(TASK DESCRIPTION) Two lines mark the range in the entries below: the one holding "nose: (440, 551)" and the one holding "right shoulder: (379, 506)". Set down those two and all lines between them, exactly.

(MATERIAL PROVIDED)
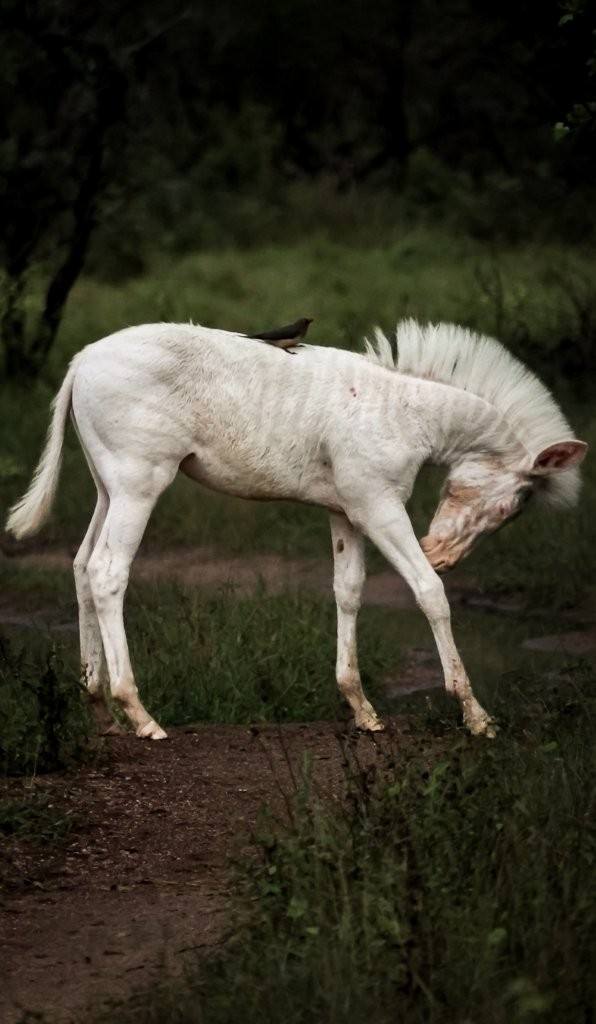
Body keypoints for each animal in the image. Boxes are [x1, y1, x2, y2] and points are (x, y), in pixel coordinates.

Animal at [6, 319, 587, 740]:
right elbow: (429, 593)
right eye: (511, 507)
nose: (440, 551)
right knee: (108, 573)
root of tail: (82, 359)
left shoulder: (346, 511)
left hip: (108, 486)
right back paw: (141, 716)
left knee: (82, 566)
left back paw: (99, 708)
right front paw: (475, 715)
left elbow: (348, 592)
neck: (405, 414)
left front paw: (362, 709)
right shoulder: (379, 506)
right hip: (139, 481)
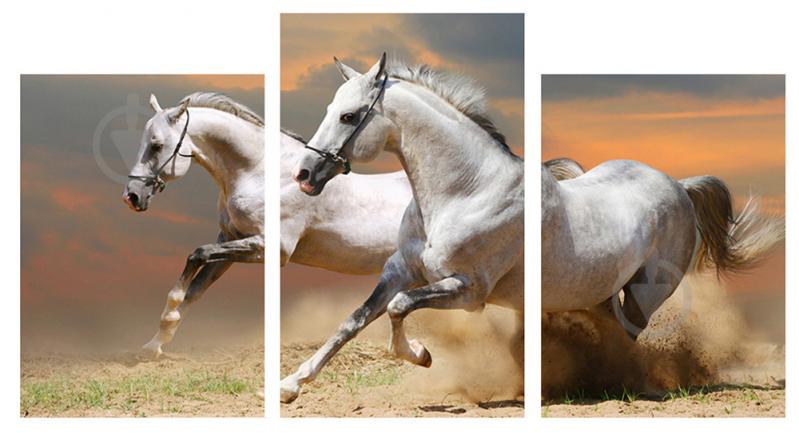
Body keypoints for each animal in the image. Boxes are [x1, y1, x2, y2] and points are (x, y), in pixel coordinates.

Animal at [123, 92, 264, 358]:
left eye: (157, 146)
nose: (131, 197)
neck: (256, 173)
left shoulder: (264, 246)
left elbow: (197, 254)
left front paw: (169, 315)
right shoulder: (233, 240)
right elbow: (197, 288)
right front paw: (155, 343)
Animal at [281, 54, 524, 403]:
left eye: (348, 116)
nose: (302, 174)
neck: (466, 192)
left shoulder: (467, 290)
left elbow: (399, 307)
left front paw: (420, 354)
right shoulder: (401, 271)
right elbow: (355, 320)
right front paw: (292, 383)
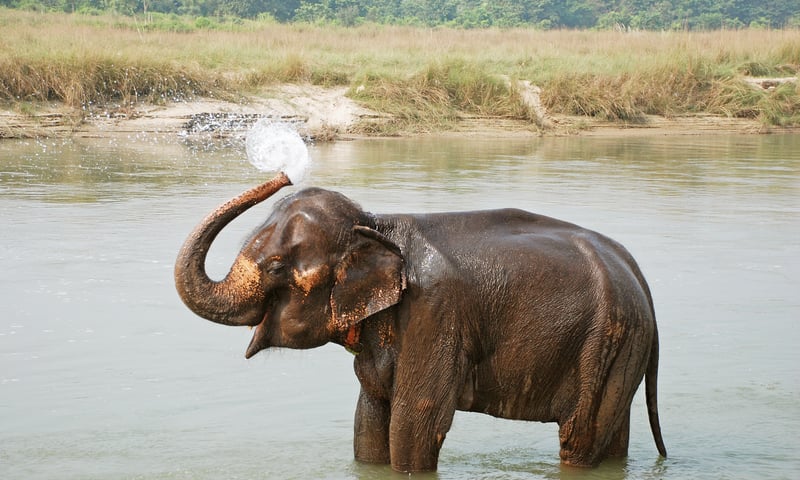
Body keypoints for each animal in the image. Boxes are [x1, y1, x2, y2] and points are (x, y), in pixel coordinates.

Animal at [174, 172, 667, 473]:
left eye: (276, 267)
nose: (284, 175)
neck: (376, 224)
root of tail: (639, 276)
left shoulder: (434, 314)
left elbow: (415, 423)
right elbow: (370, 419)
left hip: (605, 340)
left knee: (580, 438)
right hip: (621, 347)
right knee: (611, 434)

(EXERCISE RESPONSE)
nose: (440, 551)
right knee: (108, 573)
root of tail: (82, 359)
left shoulder: (346, 511)
left hip: (108, 486)
right back paw: (141, 716)
left knee: (82, 566)
left back paw: (99, 708)
right front paw: (475, 715)
left elbow: (348, 592)
neck: (405, 414)
left front paw: (362, 709)
right shoulder: (379, 506)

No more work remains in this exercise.